Article about the "culture war" and political parties.
By Angelo M. Codevilla from the July 2010 - August 2010 issue
"As over-leveraged investment houses began to fail in September 2008, the leaders of the Republican and Democratic parties, of major corporations,
and opinion leaders stretching from the National Review magazine (and the Wall Street Journal) on the right to the Nation magazine on the left, agreed
that spending some $700 billion to buy the investors' "toxic assets" was the only alternative to the U.S. economy's "systemic collapse." In
this, President George W. Bush and his would-be Republican successor John McCain agreed with the Democratic candidate, Barack Obama. Many, if not
most, people around them also agreed upon the eventual commitment of some 10 trillion nonexistent dollars in ways unprecedented in America. They
explained neither the difference between the assets' nominal and real values, nor precisely why letting the market find the latter would collapse
America. The public objected immediately, by margins of three or four to one. "
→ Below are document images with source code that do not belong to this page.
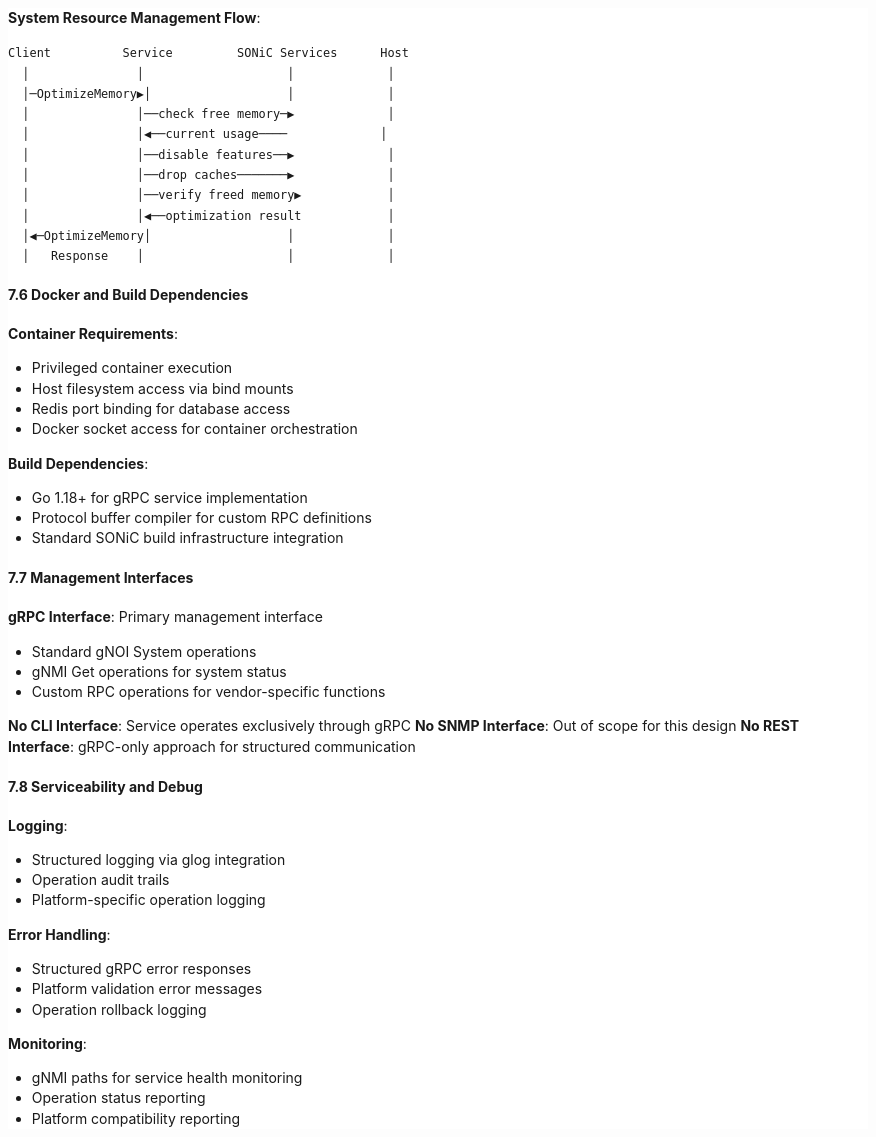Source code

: **System Resource Management Flow**:
```
Client          Service         SONiC Services      Host
  │               │                    │             │
  │─OptimizeMemory▶│                   │             │
  │               │──check free memory─▶             │
  │               │◀──current usage────             │
  │               │──disable features──▶             │
  │               │──drop caches───────▶             │
  │               │──verify freed memory▶            │
  │               │◀──optimization result            │
  │◀─OptimizeMemory│                   │             │
  │   Response    │                    │             │
```

#### 7.6 Docker and Build Dependencies

**Container Requirements**:
- Privileged container execution
- Host filesystem access via bind mounts
- Redis port binding for database access
- Docker socket access for container orchestration

**Build Dependencies**:
- Go 1.18+ for gRPC service implementation
- Protocol buffer compiler for custom RPC definitions
- Standard SONiC build infrastructure integration

#### 7.7 Management Interfaces

**gRPC Interface**: Primary management interface
- Standard gNOI System operations
- gNMI Get operations for system status
- Custom RPC operations for vendor-specific functions

**No CLI Interface**: Service operates exclusively through gRPC
**No SNMP Interface**: Out of scope for this design
**No REST Interface**: gRPC-only approach for structured communication

#### 7.8 Serviceability and Debug

**Logging**:
- Structured logging via glog integration
- Operation audit trails
- Platform-specific operation logging

**Error Handling**:
- Structured gRPC error responses
- Platform validation error messages
- Operation rollback logging

**Monitoring**:
- gNMI paths for service health monitoring
- Operation status reporting
- Platform compatibility reporting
"When this majority discovered that virtually no one in a position of power in either party or with a national voice would take their objections
seriously, that decisions about their money were being made in bipartisan backroom deals with interested parties, and that the laws on these matters
were being voted by people who had not read them, the term "political class" came into use. Then, after those in power changed their plans from
buying toxic assets to buying up equity in banks and major industries but refused to explain why, when they reasserted their right to decide ad hoc on
these and so many other matters, supposing them to be beyond the general public's understanding, the American people started referring to those in
and around government as the "ruling class." And in fact Republican and Democratic office holders and their retinues show a similar presumption to
dominate and fewer differences in tastes, habits, opinions, and sources of income among one another than between both and the rest of the country.
They think, look, and act as a class."
The rest of the article is here:
It's very long, but worth the time to read it. I emailed the link to a friend and his response was:
I had always envisioned myself on the side of the Galactic Empire if I was ever stuck in the whole "Star Wars" thing. You know, wearing the badass
white armor, oppressing hippies, and insightfully pointing out that "Yes you old bastard, those ARE the droids I'm looking for!".
...Now I find out I'm on the side of the rebels!